You're given the consecutive lengths of the sides of an irregular pentagon, and you want to circumscribe this pentagon (whose interior angles are unknown yet) about a circle of unknown radius.
Is there a known procedure to do this ?
The image below is one that I created in Microsoft Excel using VBA code that implements a Newton-Raphson iteration in the the five interior angles of the pentagon, using consecutive side lengths of $3, 6, 6, 3, 2 $.

Working on achille hui idea in his comment above, if $\theta_i$ is the angle connecting side $i$ to side $(i+1)$, where side 6 is side 1, then,
$\tan\left(\dfrac{\theta_i}{2}\right) = \dfrac{R}{x_{i+1}} \tag{1}$
where it is assumed that moving counter clockwise (for example) and segmenting the side $s_i$ to $s_i = x_i + x_{i+1} $ where the point of separation is the tangency point with the inscribed circle.
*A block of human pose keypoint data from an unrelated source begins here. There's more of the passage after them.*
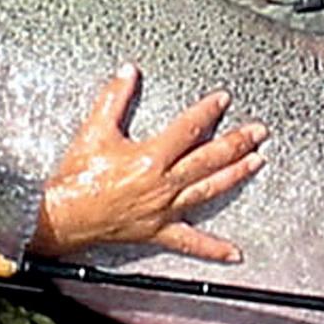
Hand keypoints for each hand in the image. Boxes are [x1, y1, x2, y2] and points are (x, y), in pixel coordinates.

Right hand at [27, 64, 267, 260]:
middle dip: (237, 142)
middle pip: (209, 159)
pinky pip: (190, 242)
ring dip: (236, 176)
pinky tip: (234, 253)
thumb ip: (114, 98)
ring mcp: (165, 209)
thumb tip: (128, 71)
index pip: (189, 129)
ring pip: (209, 191)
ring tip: (257, 162)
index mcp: (151, 158)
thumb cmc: (78, 176)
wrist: (64, 216)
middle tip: (259, 131)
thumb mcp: (95, 130)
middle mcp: (164, 184)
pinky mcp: (159, 231)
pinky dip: (213, 249)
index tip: (223, 100)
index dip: (208, 112)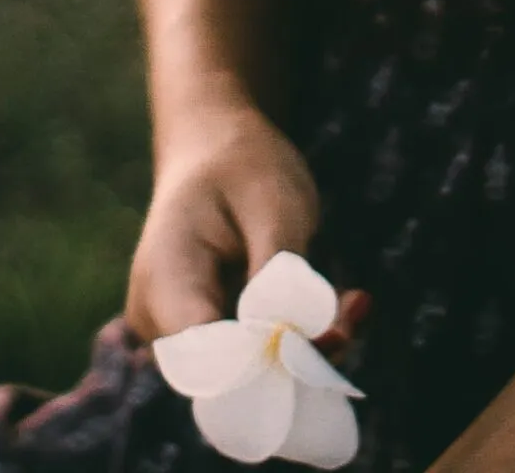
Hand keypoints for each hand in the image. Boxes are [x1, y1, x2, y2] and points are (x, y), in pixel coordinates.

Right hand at [126, 99, 364, 349]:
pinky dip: (294, 333)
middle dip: (298, 354)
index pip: (208, 363)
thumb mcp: (274, 206)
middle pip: (229, 373)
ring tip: (355, 302)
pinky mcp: (200, 334)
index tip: (332, 336)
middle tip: (357, 310)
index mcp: (164, 281)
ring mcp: (174, 331)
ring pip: (245, 368)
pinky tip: (338, 304)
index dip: (269, 365)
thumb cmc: (242, 163)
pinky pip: (249, 352)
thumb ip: (280, 280)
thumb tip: (290, 346)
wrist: (213, 142)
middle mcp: (157, 319)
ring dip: (303, 344)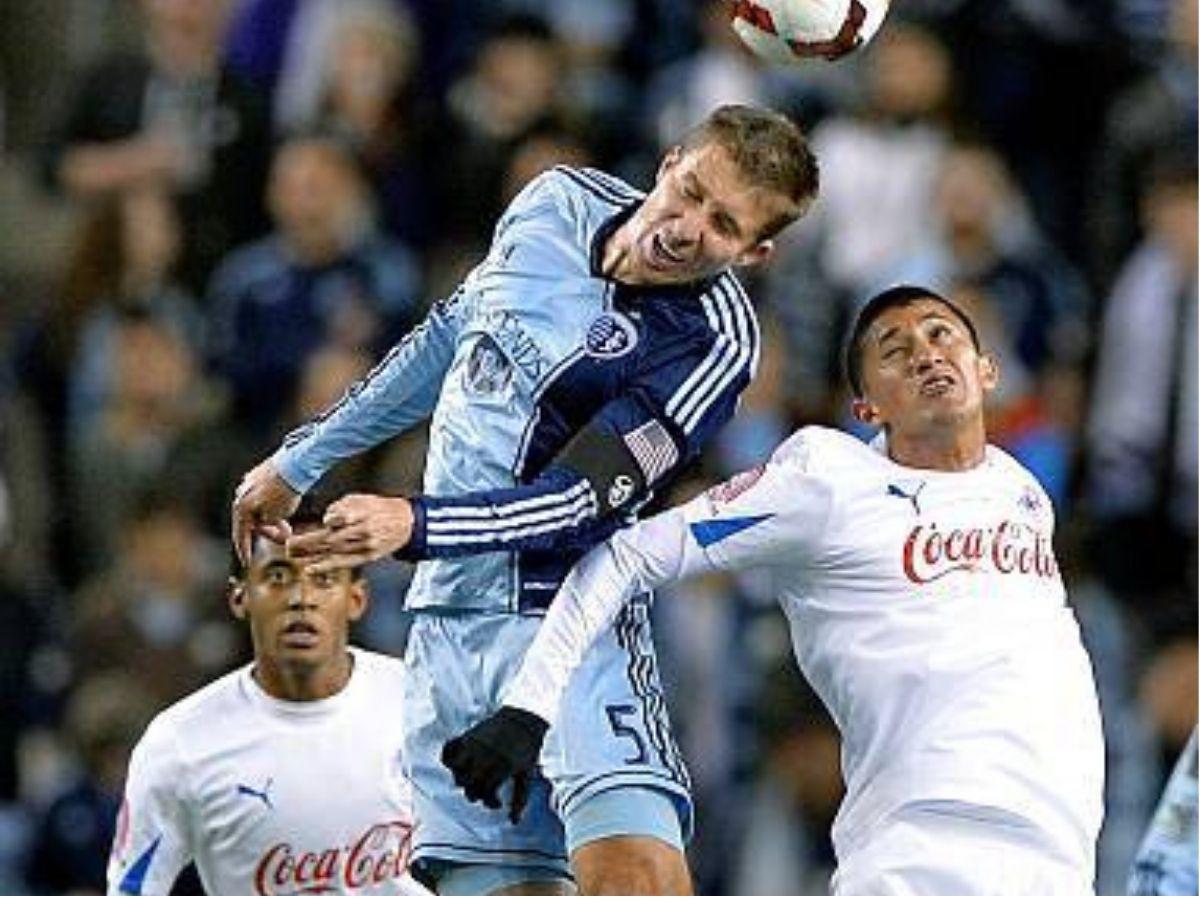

It is easy to construct a linear system to relate the $5$ $x_i$'s to the $5$ side lengths.
Now, we know that the sum of the interior angles in a pentagon is $3(180^\circ) = 540^\circ$, therefore the sum of half the angles is $270^\circ$
Further, the tangent of the sum of $5$ angles is given by (see this Wikipedia page)
$ \tan(\phi_1 + \phi_2 + \phi_3 + \phi_4 + \phi_5) = \dfrac{ \sum t_i - \sum t_i t_j t_k + \sum t_i t_j t_k t_l t_m }{ 1 - \sum t_i t_j + \sum t_i t_j t_k t_l } $
where $t_i = \tan(\theta_i) $
Since $270^\circ$ has an infinite tangent, we want the denominator in the above expression to $0$. The denominator is a function of $R^2$ because the $x_i's$ are known. Hence we end up with a quadratic equation in $R^2$ which is trivial to solve.
Once $R$ is found, we can compute the center of the inscribed circle, and compute all the internal angles, and construct the pentagon and the inscribed circle.